Actor-critic methods are the backbone of nearly all modern policy gradient algorithms. A3C, A2C, PPO, SAC, and IMPALA are all actor-critic methods at their core. The actor-critic paradigm resolved the central practical limitation of REINFORCE (high variance) while preserving the ability to optimize stochastic policies directly. Without this architecture, policy gradient methods would be too sample-inefficient for complex tasks like robotic manipulation, game playing, or language model alignment.

Key Technical Details

Separate learning rates for actor ( $α_{θ}$ ) and critic ( $α_{ϕ}$ ) are standard. The critic typically uses a higher learning rate (e.g., $3 \times 1 0^{- 4}$ ) than the actor (e.g., $1 \times 1 0^{- 4}$ ) because a good critic accelerates actor learning.
The critic loss is typically MSE: $L_{ϕ} = \frac{1}{2} (V_{ϕ} (s_{t}) - G_{t}^{target})^{2}$ , sometimes clipped to prevent large updates.
Entropy regularization (entropy-regularization.md) is almost always added to the actor's objective in practice.
The critic can estimate $V (s)$ , $Q (s, a)$ , or $A (s, a)$ . V-function critics are most common because they require no action input, simplifying the architecture.
Gradient clipping (e.g., max norm of 0.5) is standard to prevent destabilizing updates from rare, high-magnitude TD errors.

Common Misconceptions

"Actor-critic is a specific algorithm." It is an architecture and design pattern, not a single algorithm. A2C, A3C, PPO, SAC, and TD3 are all actor-critic algorithms with very different update rules.
"The critic's only purpose is to reduce variance." The critic also enables online learning (no need to wait for episode termination), handles continuing (non-episodic) tasks naturally, and provides the advantage estimates needed by advanced methods like PPO.
"Bias from bootstrapping is always harmful." In practice, the bias from a reasonably trained critic is small and decreasing over time, while the variance reduction is immediate and large. The net effect is strongly positive.
"Shared actor-critic networks are always better." Shared networks can suffer from conflicting gradient signals. Many high-performance implementations (e.g., OpenAI's PPO for RLHF) use separate networks.

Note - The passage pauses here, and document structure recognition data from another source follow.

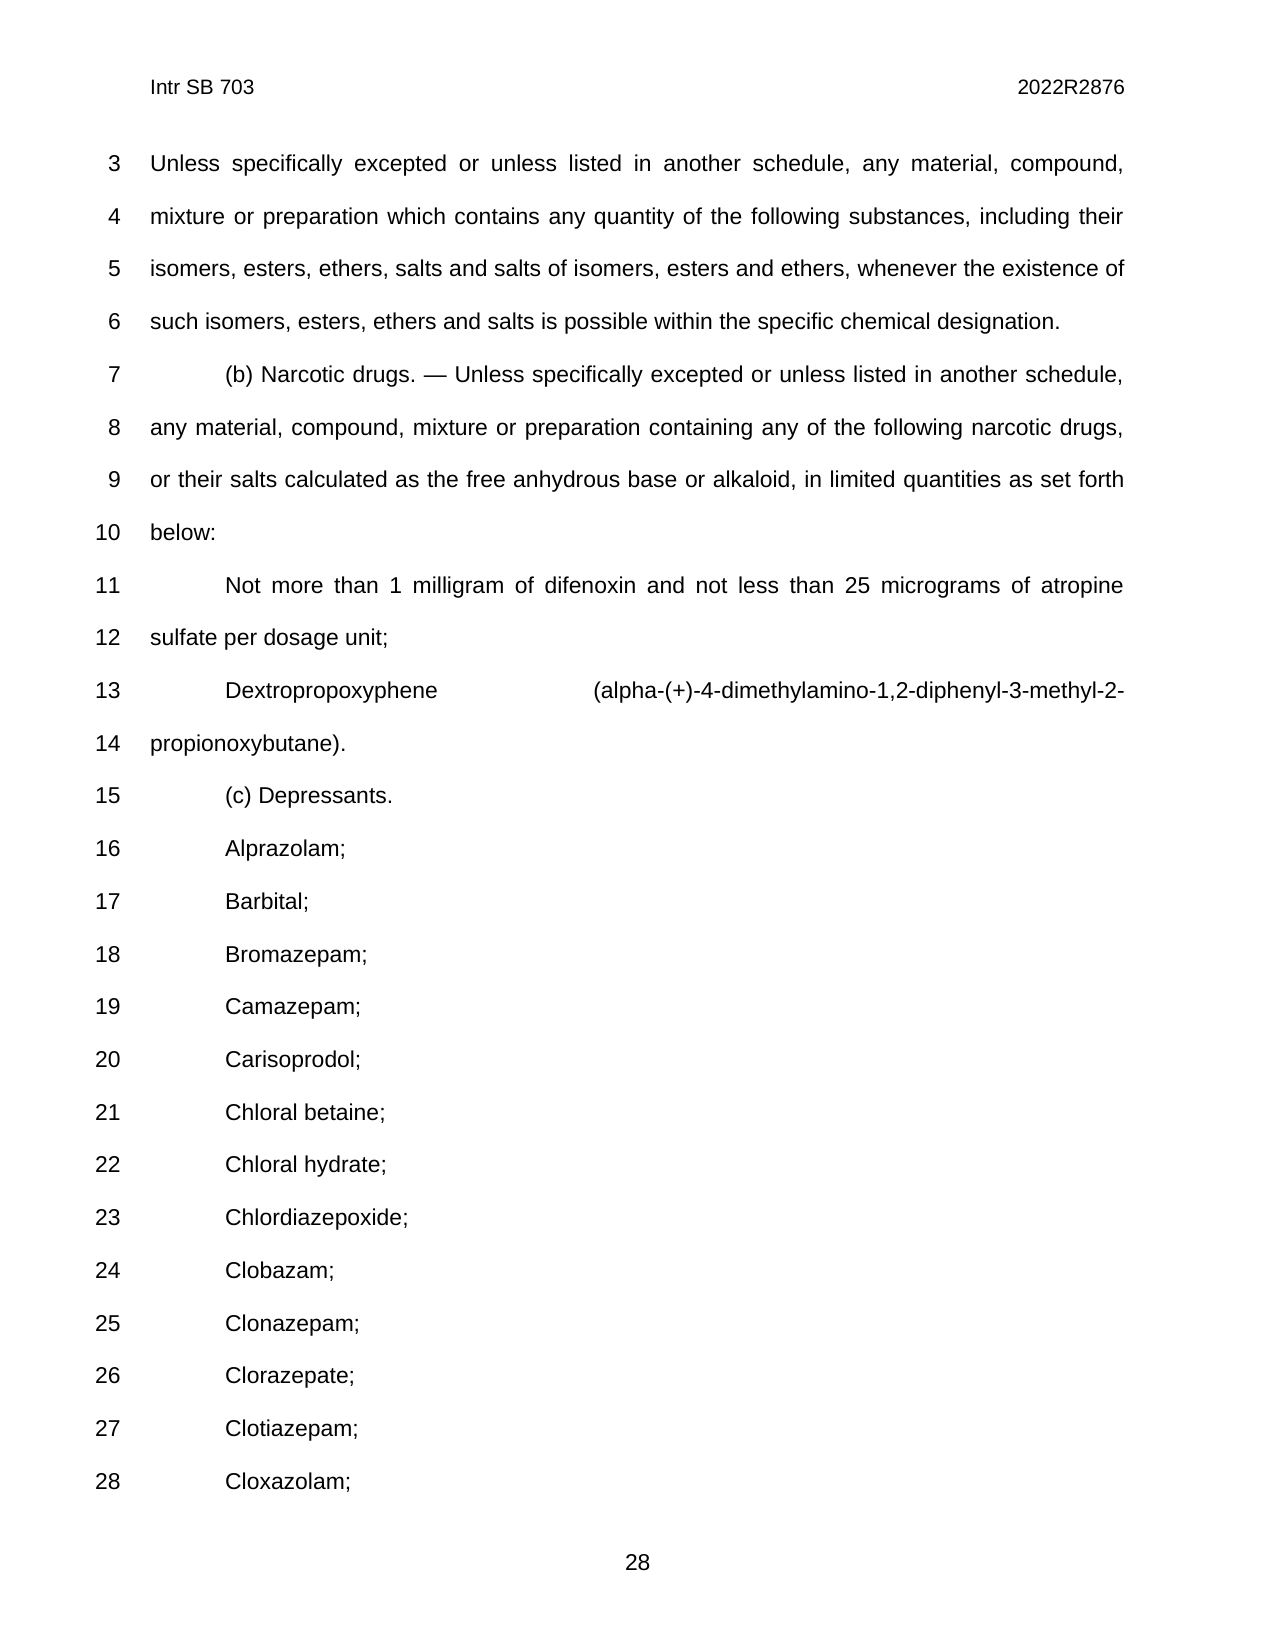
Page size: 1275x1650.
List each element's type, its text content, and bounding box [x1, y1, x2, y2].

text Clorazepate; [150, 1362, 1125, 1389]
text Barbital; [150, 888, 1125, 914]
text Chlordiazepoxide; [150, 1204, 1125, 1231]
text Alprazolam; [150, 835, 1125, 862]
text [150, 150, 1125, 334]
text Clobazam; [150, 1257, 1125, 1283]
text Cloxazolam; [150, 1468, 1125, 1494]
text Clonazepam; [150, 1309, 1125, 1336]
text Camazepam; [150, 993, 1125, 1020]
text Carisoprodol; [150, 1046, 1125, 1072]
text Dextropropoxyphene (alpha-(+)-4-dimethylamino-1,2-diphenyl-3-methyl-2-propionoxybutane). [150, 677, 1125, 756]
text Chloral betaine; [150, 1099, 1125, 1125]
text (c) Depressants. [150, 782, 1125, 809]
text Chloral hydrate; [150, 1151, 1125, 1178]
text (b) Narcotic drugs. — Unless specifically excepted or unless listed in another schedule, any material, compound, mixture or preparation containing any of the following narcotic drugs, or their salts calculated as the free anhydrous base or alkaloid, in limited quantities as set forth below: [150, 361, 1125, 545]
text Clotiazepam; [150, 1415, 1125, 1441]
text Not more than 1 milligram of difenoxin and not less than 25 micrograms of atropine sulfate per dosage unit; [150, 572, 1125, 651]
text Bromazepam; [150, 941, 1125, 967]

Connections to Other Concepts

reinforce.md -- The pure Monte Carlo predecessor. Actor-critic can be viewed as REINFORCE with bootstrapped returns replacing Monte Carlo returns.
advantage-estimation.md -- GAE provides the sophisticated advantage estimates used in modern actor-critic implementations.
a2c-and-a3c.md -- Specific parallel actor-critic architectures that scale the paradigm to multiple workers.
proximal-policy-optimization.md -- The most widely used actor-critic algorithm, adding clipped surrogate objectives for stability.
entropy-regularization.md -- A critical addition to the actor's loss to maintain exploration in actor-critic training.